Stone Hearts
Rebecca Urrutia
December 16, 2009
Filed under Spirituality, Student Life, Top Stories
With every breath you take, the scarlet heart within you pumps red liquid life. It throbs unceasingly, day and night, bringing oxygen to the life found within its secret chambers. Everything seems to be working perfectly until a poison stealthily seeps in. Unexpectedly and unnoticed, it trickles through and slowly begins to sink in to the deepest caverns of your crimson heart. The walls begin to harden steadily and the red life begins to crystallize. Before you know it, your heart has turned into stone—lifeless, trapped and without hope.

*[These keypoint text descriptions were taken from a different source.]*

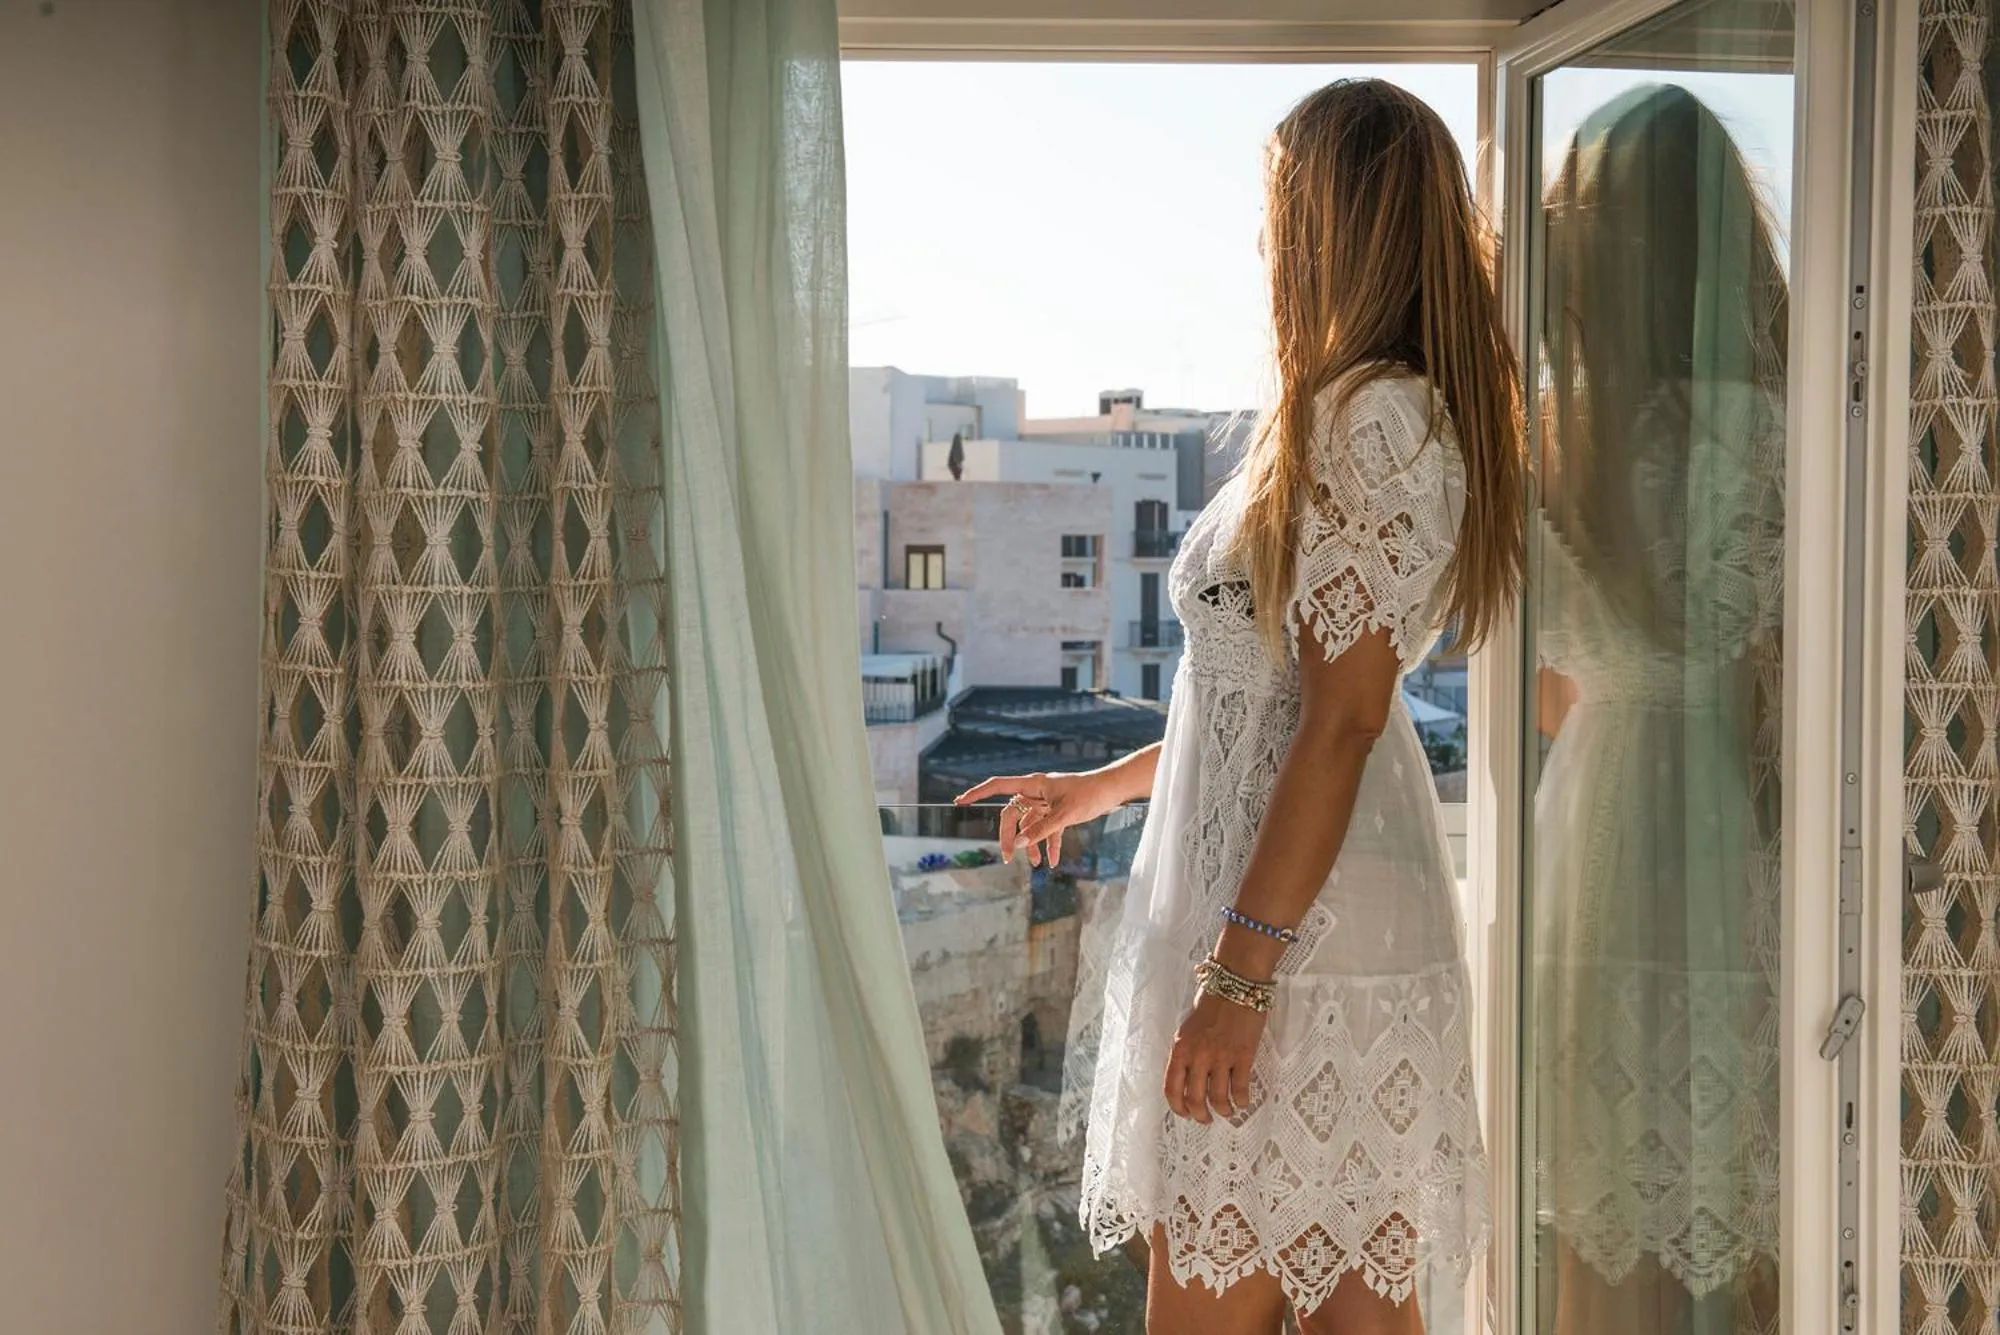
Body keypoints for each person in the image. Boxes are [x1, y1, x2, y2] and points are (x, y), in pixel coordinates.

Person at [956, 78, 1523, 1335]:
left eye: (1279, 209)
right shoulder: (1344, 414)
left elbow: (1342, 721)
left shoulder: (1372, 421)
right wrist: (1100, 786)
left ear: (1334, 222)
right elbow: (1259, 711)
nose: (1265, 242)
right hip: (1283, 924)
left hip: (1292, 945)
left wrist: (1240, 980)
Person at [1532, 84, 1787, 1335]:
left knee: (1602, 1227)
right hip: (1737, 824)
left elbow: (1535, 690)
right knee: (1745, 1222)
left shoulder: (1560, 434)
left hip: (1595, 830)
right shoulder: (1787, 431)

Some of us have been going to church since the day we first learned how to walk. And ever since then it has been Sunday school lessons, VBS summer camps, memory verses and worship songs on a weekly basis. We started out with a childlike faith and a sincere hunger for God’s word—but where are we now? Over time, it seems like phrases have become cliché, words have lost their meaning, and prayers have simply become a routine. Slowly but surely, our hearts have turned to stone—without breath, without life, without passion.
When did the crucifixion stop moving us to tears? When did we turn our faces to the Holy Spirit’s conviction of sin in our lives? Our hearts have become so incredibly calloused and our ears have grown deaf to the sound of God’s voice. Like the song “Everything” by Lifehouse says, “How can I stand here with you and not be moved by you?”
Yes, maybe we are reading our Bibles and doing our devotions everyday…but we lack passion and love. These things have simply become chores on our “Christian-to-do list,” and sometimes they seem more like duties than privileges.
CCA’s Youth Pastor Topher Harrison reminded me of Jesus and the Pharisees, when he boldly called them “white-washed tombs.” Pastor Topher said, “We have all these rituals to keep us clean on the outside, and although we know the Word, we are still dirty. We need to ask God to restore to us the joy of our salvation!”
May God have mercy on us! Like God said to the prophet Ezekiel, “I will give you a new heart and put a new spirit in you; I will remove from you your heart of stone and give you a heart of flesh. And I will put my Spirit in you. . .” Let that be our fervent prayer! We need to sincerely cry out to God, fall on our knees before Him and ask Him to show us if we have hardened hearts! We need to beg Him to change us and give us hearts of flesh and set us free from our lifestyles that are based on routine and performance. If we genuinely desire to break free, He will be faithful to hear our cry and remove these chains from our stone hearts.